05 December 2011

phew... again...

i feel like i am saying that a lot. it was SO MUCH FUN to have my mom here. however, there was a lot i was planning to get done that got put on hold a week (not that i am complaining... i would take my mom ANY day of the week!!!). for instance, cleaning. especially upstairs, since i had really cleaned downstairs for thanksgiving the day before she flew in. if i KNEW she was coming, the upstairs toilets, bathrooms, kids' rooms, etc would have been clean. but since i didn't... they were a mess. because my guests were mostly downstairs on thanksgiving!!

so, today was cleaning day. the kids helped with their rooms and the play room. and i did the other stuff. and my house is so clean!!! (sorry mom... i DO know how to clean my house and make it look presentable! that's what you get for no warning!!!) and, i got a bunch of stuff done. i have a huge bag of clothes i am getting rid of. maternity clothes that i haven't worn all pregnancy. things that just don't make sense to keep.

i got an alteration done i had been needing to do. and the glider for the nursery recovered. and the nursery organized even more, and the air mattress out for our next set of guests! and dinner made and waiting when david came home. it was a good day. oh, and my kids played so sweetly together for so much of the day!

the other day, we woke up to hear nora singing, "the b-i-b-l-e. yes that's the book for me. i stand alone on the euro God. e-i-e-i-o". it was so sweet...

james has been pushing buttons recently. "james, don't touch that". "i touched it mommy". like he WANTS to be punished, or test me ridiculously! but then, he will look at me and say, completely unprompted, with his little arms wrapped around my leg, "mommy, you look so lovely". (i suppose it's a good thing he's cute!!!)

and in a matter of weeks, i am going to have a baby. why this is a little surprising to me, i am not sure. i am swollen, having a hard time moving, struggling with heartburn more frequently, peeing all the time, not sleeping well, exhausted beyond belief, and waddling. oh, and david sweetly pointed out that my belly was hanging out tonight... have i mentioned how sexy i feel? (although, truly, i enjoy being pregnant. as i type this, there is a little boy moving around inside of me, and it's one of the coolest feelings i know. and indescribable. and weird to watch my stomach contort with his kicks!!!)

but, there is a baby coming sooner rather than later!!! i bought pacifiers the other day, just in case. that was one of the things we just didn't have. david and i were talking last night about what to do should i go into labor when he is at work. my question was, do i just email him, and if i don't hear back after a bit, call the ship? and when i call the ship, what did he want me to say? (it's not as though david has a direct phone line... and his cell phone doesn't work on the ship!!!) i figured when contractions started, i could email, deal with it for a bit, and if i hadn't heard back, call the ship. so as not to bother him. he was astonished that THAT was my plan. good to know.

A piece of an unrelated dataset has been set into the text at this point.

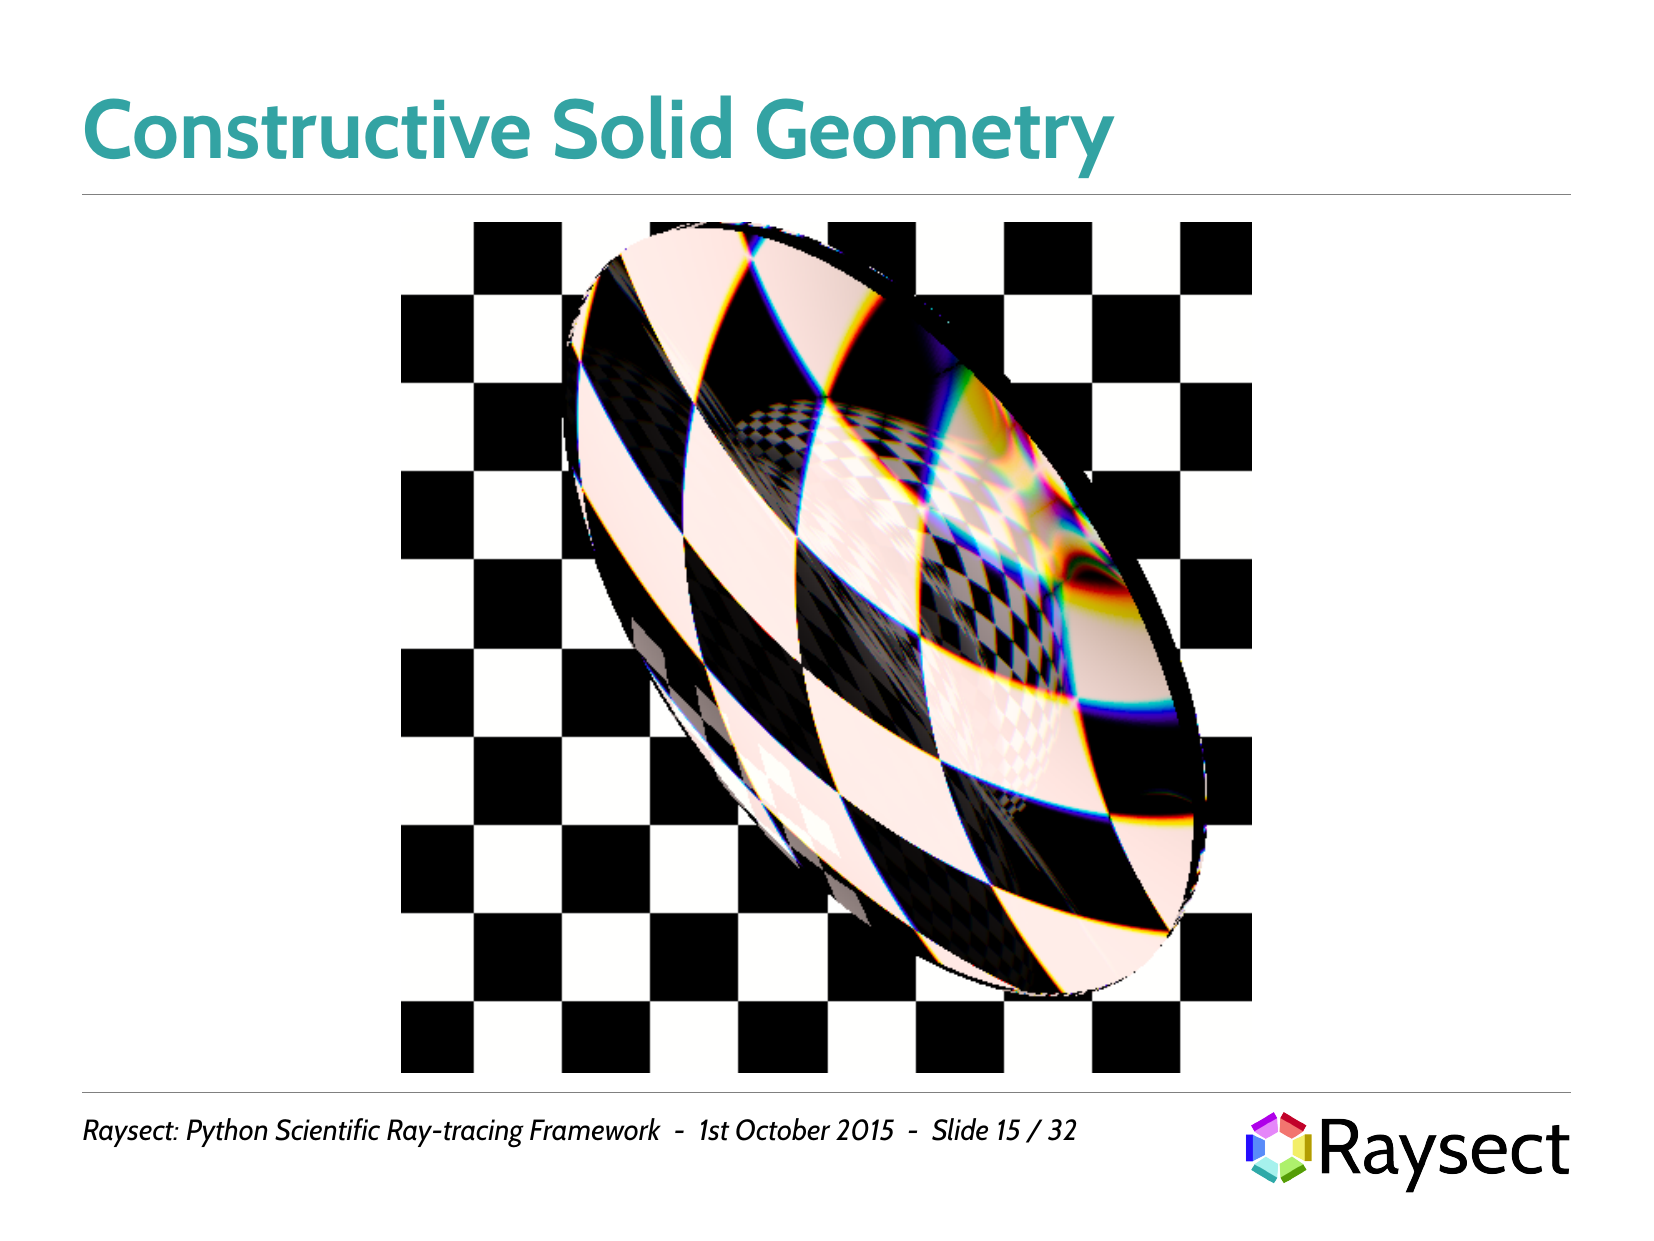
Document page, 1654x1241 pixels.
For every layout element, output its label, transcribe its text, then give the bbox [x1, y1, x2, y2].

picture [1242, 1108, 1573, 1196]
picture [401, 222, 1252, 1073]
title Constructive Solid Geometry [82, 70, 1571, 187]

NOW i know what to do...

speaking of the man i married... i married a good one. we were on our way to church yesterday, and i started crying. well, i started before we left, but thought i had composed myself. nope... sobbed the whole way there. and my wise, loving husband took me to the beach instead of church. so he could sit and talk to me while the kids played in the sand (albeit confused as to why we were there in our church clothes and not in bathing suits!!!). and we talked. he is a GREAT. MAN! i am so glad that he knows me well enough to know what i need. and to listen.

lastly, we had a GREAT date this weekend!! i could tell he was a little hesitant about spending more money on a babysitter... we have one this week for his Christmas party. so, he put the kids in bed while i picked up pf changes. he had been jonesing for it. and we turned on christmas lights and watched a movie. it was wonderful!!!

2 comments:

Emily said...

What a great man David is! Love you guys!

Unknown said...

I love that he did that for you. :o) But I kind of wish *I* could have gone to the beach to talk with you instead. HUGS.